ESPE Abstracts

Background: To date, six cases of 17p13.1 microduplications have been described in the literature. Intellectual disability is the core feature, together with minor facial dysmorphisms and obesity later in life, but a characteristic phenotype for 17p13.1 microduplication has not been delineated.

Objective and hypothesis: We describe a young patient with a 422 Kb microduplication maternally inherited in 17p13.1, affected by mild intellectual disability and GH deficiency. To our knowledge this is the first case reported presenting GH deficiency.

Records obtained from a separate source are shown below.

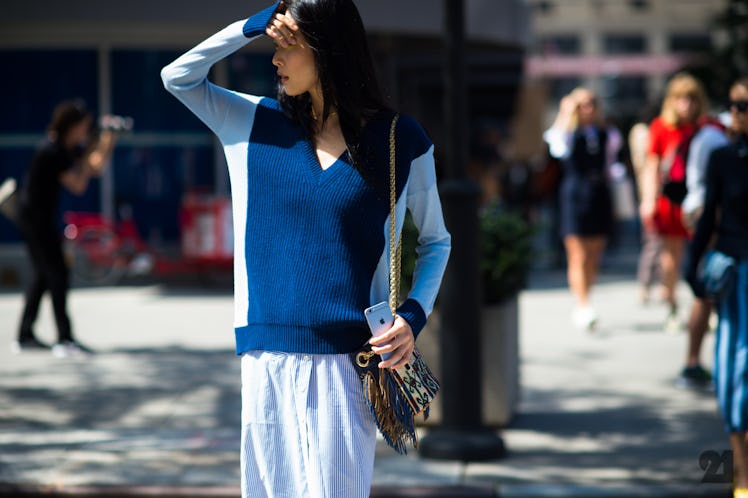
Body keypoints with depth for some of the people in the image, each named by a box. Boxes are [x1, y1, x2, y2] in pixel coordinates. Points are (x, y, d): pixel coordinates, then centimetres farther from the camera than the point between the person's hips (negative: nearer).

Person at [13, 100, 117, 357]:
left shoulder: (71, 148, 5)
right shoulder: (54, 151, -22)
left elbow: (96, 168, 13)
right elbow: (78, 186, -20)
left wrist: (106, 146, -1)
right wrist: (92, 156, -14)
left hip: (41, 217, 10)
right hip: (35, 216, -10)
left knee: (43, 275, 14)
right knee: (58, 275, -9)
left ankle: (25, 336, 20)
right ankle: (64, 339, -9)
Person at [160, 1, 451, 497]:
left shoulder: (401, 139, 1)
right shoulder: (260, 124, 9)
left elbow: (435, 241, 8)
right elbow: (178, 77, 5)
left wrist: (414, 315, -8)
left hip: (347, 358, -3)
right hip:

Patient and methods: A toddler boy was examined at the age of 3.5 years for growth retardation (Weight: 12.8 kg, 3rd percentile, Height: 89.1 cm, <3rd percentile). He is the only child of healthy unrelated parents of Caucasian ancestry. His mother is short (Height: 148.5 cm, <3rd percentile) and was diagnosed with intellectual disabilities in her school age. His father is also short (Height: 154.5 cm, <3rd percentile) but no other family history of intellectual disability or endocrine disorder was reported. He was born at 40 weeks’ gestation after an uneventful pregnancy (weight: 3070 g, 25th percentile, length: 47 cm, 3rd percentile and head circumference: 34 cm, 25th percentile). During infancy and early childhood, the boy presented mild psychomotor developmental delay. At 7 years he was underweight (18 kg, <3rd percentile) but his height was more severely compromised (120 cm, <<3rd percentile). Besides minor facial dysmorphism, he had normal physical examination. He was prepubertal and no asymmetry was appreciated. Neurological examination was normal except for motor dyspraxia.

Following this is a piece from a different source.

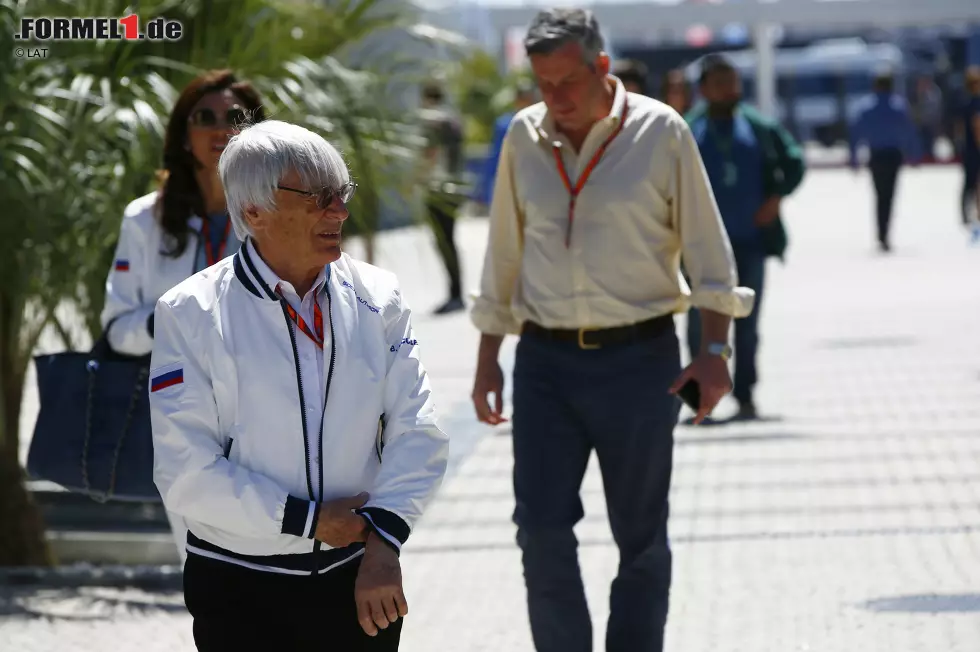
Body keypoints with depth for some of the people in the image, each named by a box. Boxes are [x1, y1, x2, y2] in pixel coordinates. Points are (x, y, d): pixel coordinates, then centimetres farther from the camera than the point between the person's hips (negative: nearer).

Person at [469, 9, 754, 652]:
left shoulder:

Results: EEG recordings showed slow background activity without paroxysmal features. Basic blood tests were normal and endocrine investigation revealed normal thyroid and cortisol levels but IGF1 levels were low for his age. GH response to two different stimulation tests was below 10 ng/ml, consistent with GH deficiency. Hypothalamic pituitary MRI was normal. A chromosome analysis revealed a normal male karyotype 46 XY. Array-CGH analysis detected a 422 Kb gain of the copy numbers in the spanning region 17p13.1. The breakpoint was mapped between genomic coordinates chr17: 6,902,072–7,324,005 (Genomic coordinates are listed according to genomic build GRCh37/hg19). No additional aberrations were detected. Both parents were found to have normal karyotype but the mother’s array-CGH analysis was identical to her son. Array-CGH analysis in the father was normal.

Conclusion: Although familial short stature is considered a ‘normal’ variation of growth retardation hormonal and genetic investigation is indispensable for the etiological diagnosis.